Wdr5-mediated H3K4me3 promotes differentiated cell survival partially by upregulating the expression of xiap-like gene

a Graphs showing H3K4me3 and RNA peaks at 5 anti-apoptotic gene loci (zgc:171740, chm, ptmab, crx and selenow2a) in WT and wdr5^−/− mutant embryos at 3 dpf. Both H3K4me3 and RNA peaks at these 5 gene loci were decreased in wdr5^−/− mutant embryos. b Amino acid sequence alignment between zebrafish Zgc:171740 (Danio rerio NP_001103196), human XIAP (Homo sapiens NP_001158) and Xiap (Mus musculus NP_001288568). c WISH of zgc:171740 in WT and wdr5^−/− embryos at 3 dpf. d Diagram showing the gRNA targeting site and 10-bp insertion (in red) in the exon 3 of zgc:171740 mutant, which results in a premature stop codon (PTC) at 79 aa.
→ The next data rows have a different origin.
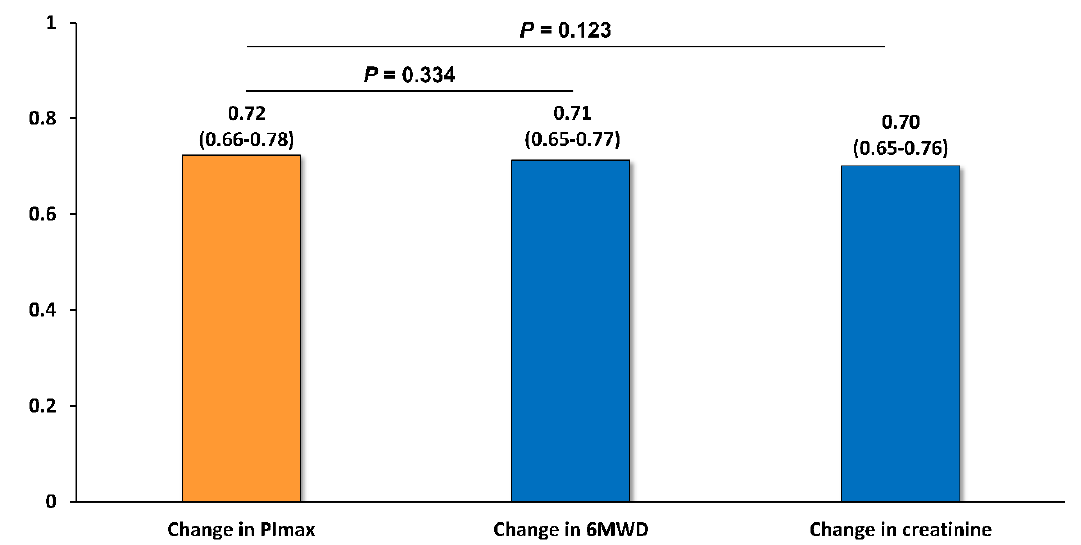
Figure 5. C-index of adjusted models of changes in PI max , 6MWD, and creatinine for all-cause clinical events. Data, C-index (95% CI). Models were adjusted for variables used in multivariate Poisson regression analyses. PI max , maximal inspiratory pressure; 6MWD, 6-min walk distance.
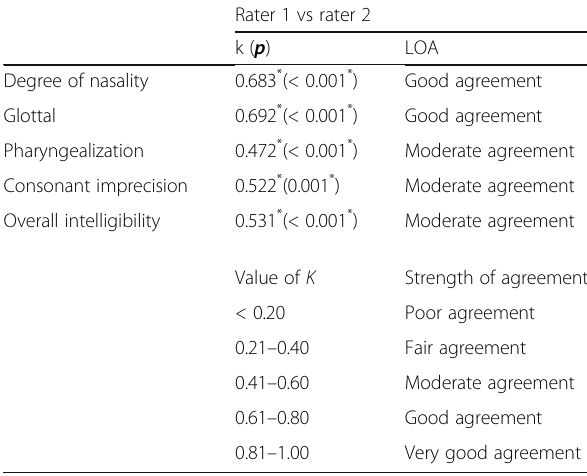
k KAPPA test, LOA level of agreement, p p value for comparing between rater 1 and 2 *Statistically significant at p ≤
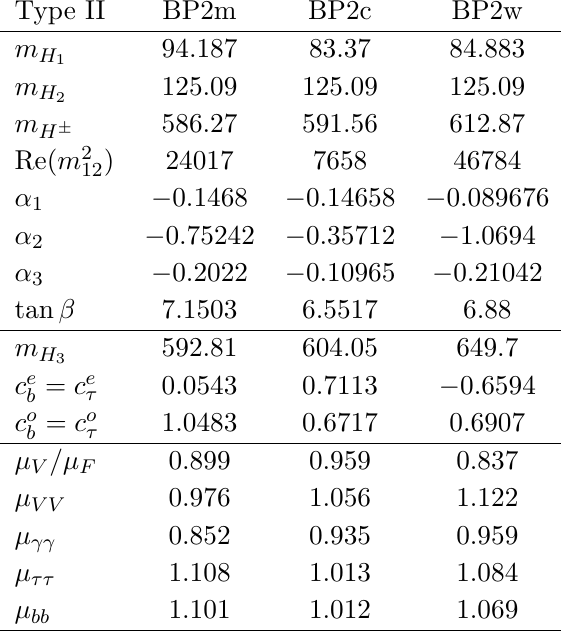
= H . Lines 125 2 . 125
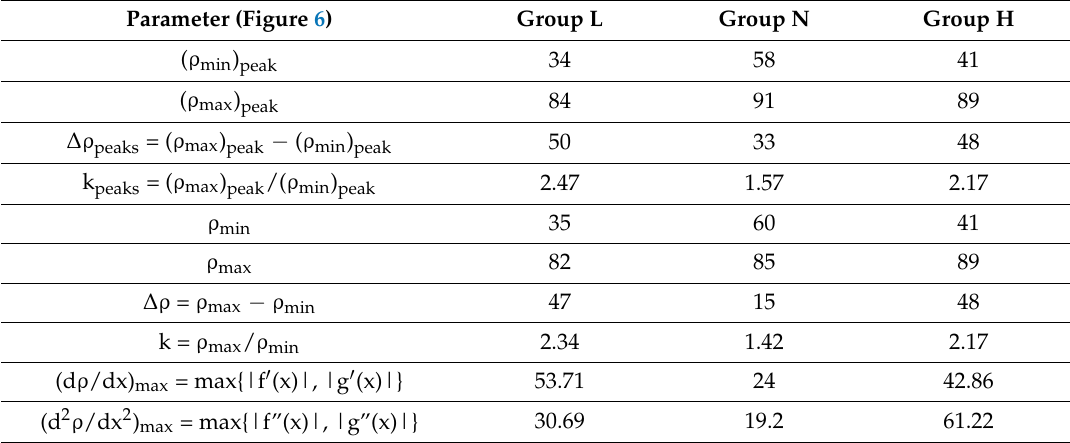
Table 7. Parameters of the reflectivity profiles, graphs, and functions—for pressed ceramic dental prostheses.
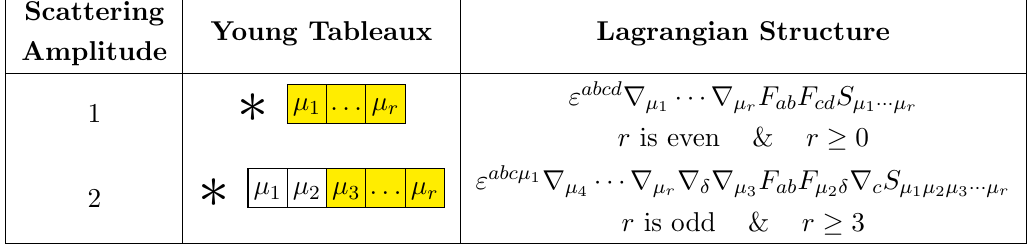
Table 4. Photons , D = 4. The meaning of the symbol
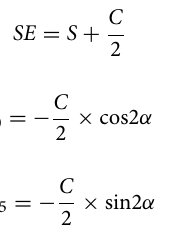
the treated/right eyes of treatment and normal groups. At the end of the experiments, chicks were sacrificed by inhalation of carbon dioxide after the mfERG recordings. Hartinger coincidence refractometer.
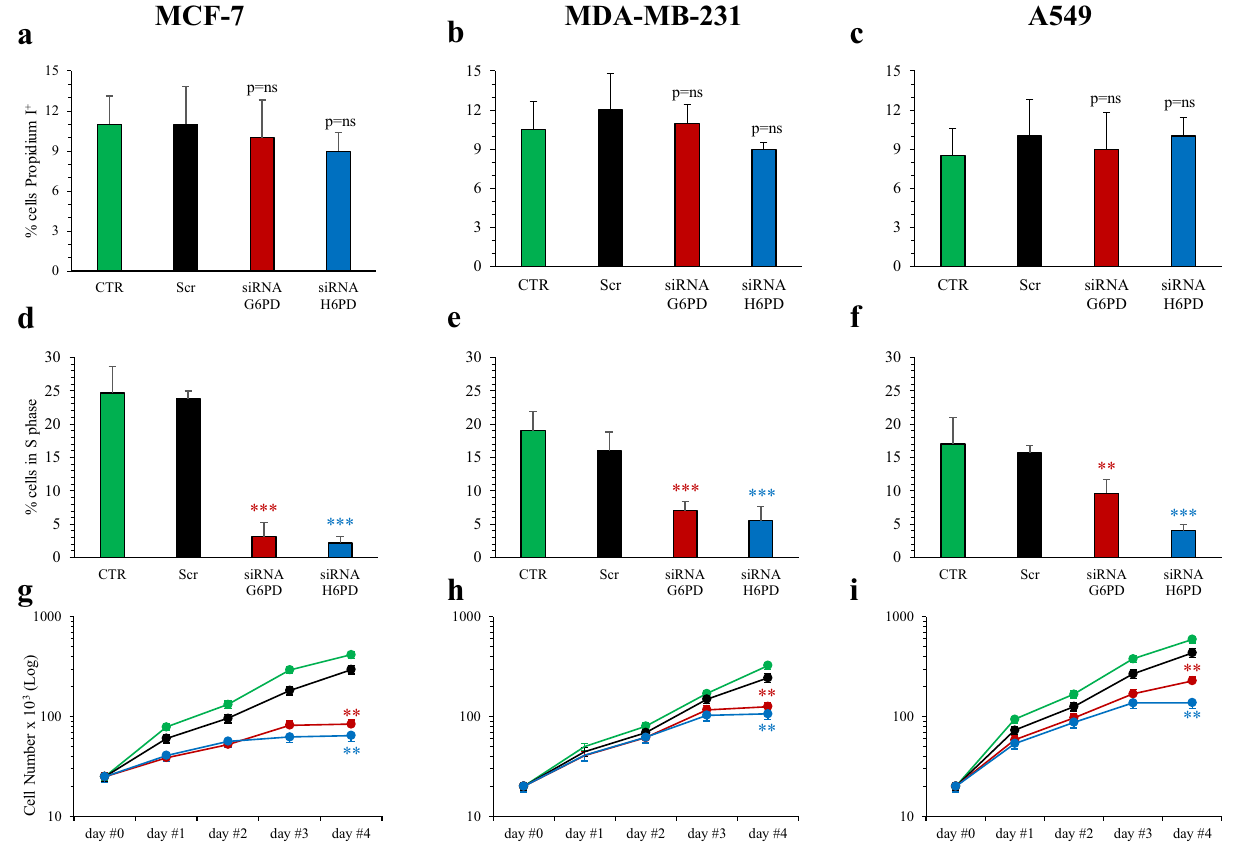
Figure 2. Effect of G6PD and H6PD silencing on culture growth. Percent of Propidium iodide positive dead cells in MCF-7 ( a ), MDA-MB-231 ( b ) and A549 ( c ) cultured under control condition (CTR, green), scramble siRNA (Scr, black), siRNA G6PD (red) and siRNA H6PD (blue). Either G6PD or H6PD silencing did not affect the number of dead cells. Percent of cells in S phase in MCF-7 ( d ), MDA-MB-231 ( e ) and A549 ( f ). Silencing of either G6PD or H6PD caused a marked reduction in the number of actively DNA synthetizing cells. Panels ( g – i ) display the time course of culture growth: silencing of either enzyme cause a progressive deceleration of cell proliferation that eventually reached a flat phase after 72 h. **p < 0.01, ***p < 0.001 vs corresponding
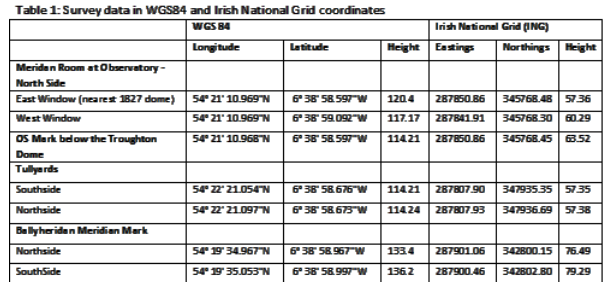
Table 1: Survey data in WGS84 and Irish National Grid coordinates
ATG: translation start codon. e Western blots of p53, Wdr5 and β-Actin in WT and zgc:171740^−/− mutant embryos at 3 dpf. f, g Cryosections of WT and zgc:171740^−/− mutant embryos at 7 dpf were analyzed by TUNEL assay (in red) and the nuclear was stained with DAPI (in blue) (f). Framed area was magnified in bottom panel. I: intestine. Scale bar: 40 μm. Statistical analysis on the percentages of apoptotic cells in the intestine between WT and zgc:171740^−/− mutant was in (g). h Model of the functions of Wdr5 in digestive organogenesis. Each experiment was repeated for three times with similar results and a representative was showed here. n indicates the number of zebrafish embryos in each group. Data are mean±S.D. Two-tailed t-test was applied for each individual comparison (***p < 0.001; n.s no significance).